Leading the line was Selangor’s sultan who, essentially, told our politicos to fight Covid-19 instead of each other. The people are getting sick and tired with politicians squabbling over power, Tuanku says, and boy did he get it right. 
 
There were other quarters who made the same call, including Umno Youth and Perlis Mufti Mohd Asri Zainul Abidin. But what really got our goat were statements from DAP sec-gen Lim Guan Eng and daddy-o Kit Siang.
 
Lim Junior had called on PM MooMoo to stop dangling political carrots to keep power. Unker Kit, meanwhile, said Perikatan should Sabah was suffering because Moo’s men had played the “Malaysian Game of Thrones”. 
 
It’s not that we don’t agree with the two Lims. Solid points those. But did daddy and sonny-boy forget that their “chosen one” Anwar is playing the politics game right now? Unless we all missed it, they’ve been loudly silent on how Anwar and so should leave politics by the wayside while we fight a global pandemic.
 
Meanwhile, in other political news, PBS is the latest party to announce it will not be contesting the Batu Sapi by-election, set for Dec 5. BN, SAPP, Parti Cinta Sabah, STAR and Sabah Pakatan Harapan had previously announced they would give the by-election a miss so avoid any surge in coronavirus cases. Good chaps, these. 

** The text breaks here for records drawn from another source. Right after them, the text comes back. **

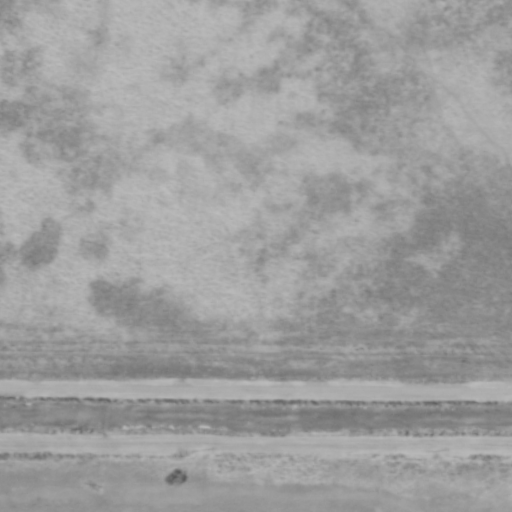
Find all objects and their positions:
crop: (256, 256)
road: (256, 386)
road: (256, 438)
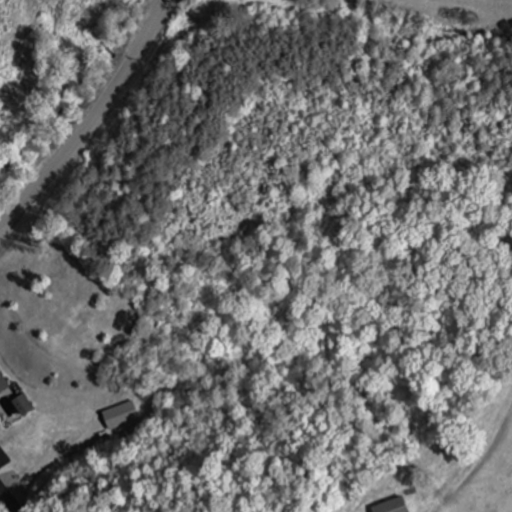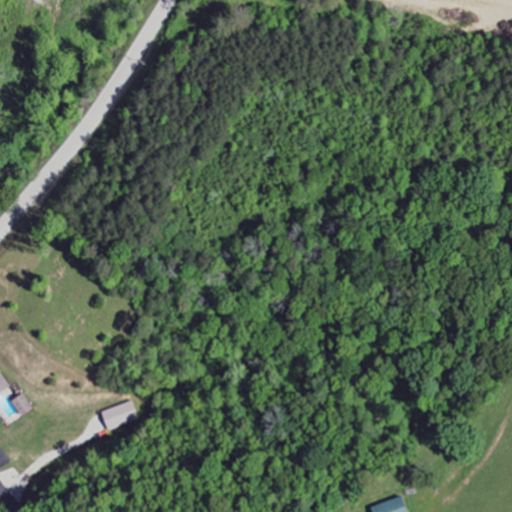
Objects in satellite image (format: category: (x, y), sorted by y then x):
road: (91, 121)
building: (2, 384)
building: (119, 416)
building: (389, 505)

This could possibly mean that Warisan could win the by-election, called upon the death of incumbent MP Liew Vui Keong of Warisan, unopposed provided no independent candidate appears. But with nomination day still more than a month away, anything can happen.

The noose and some other dangling bits

We kinda missed this bit of news that appeared on Monday, but it’s kinda important so we thought we’d include it here.
 
Two Malaysians have been spared the gallows in Singapore for drug-related offences, including one who escaped the hangman’s noose for the second time.
 
That man, Gobi Avedian, had smuggled drugs to help pay for his daughter’s operation but was found guilty of a reduced charge of attempting to import drugs and sentenced to 15 years’ jail and 10 strokes of the cane. The second lucky escapee was Beh Chew Boo, who was sentenced to death in January this year, and was acquitted by the Court of Appeal on Oct 13. 
 
But Gobi’s lawyer M. Ravi has now run afoul of Singapore’s Attorney-General’s Chambers, which sent him a letter demanding an apology for his highly defamatory (alleged alleged) statement to the media.
 
Singapore practices capital punishment for various offences, including drug trafficking. But before we go acting all in a huff, we must remember, so do Malaysia.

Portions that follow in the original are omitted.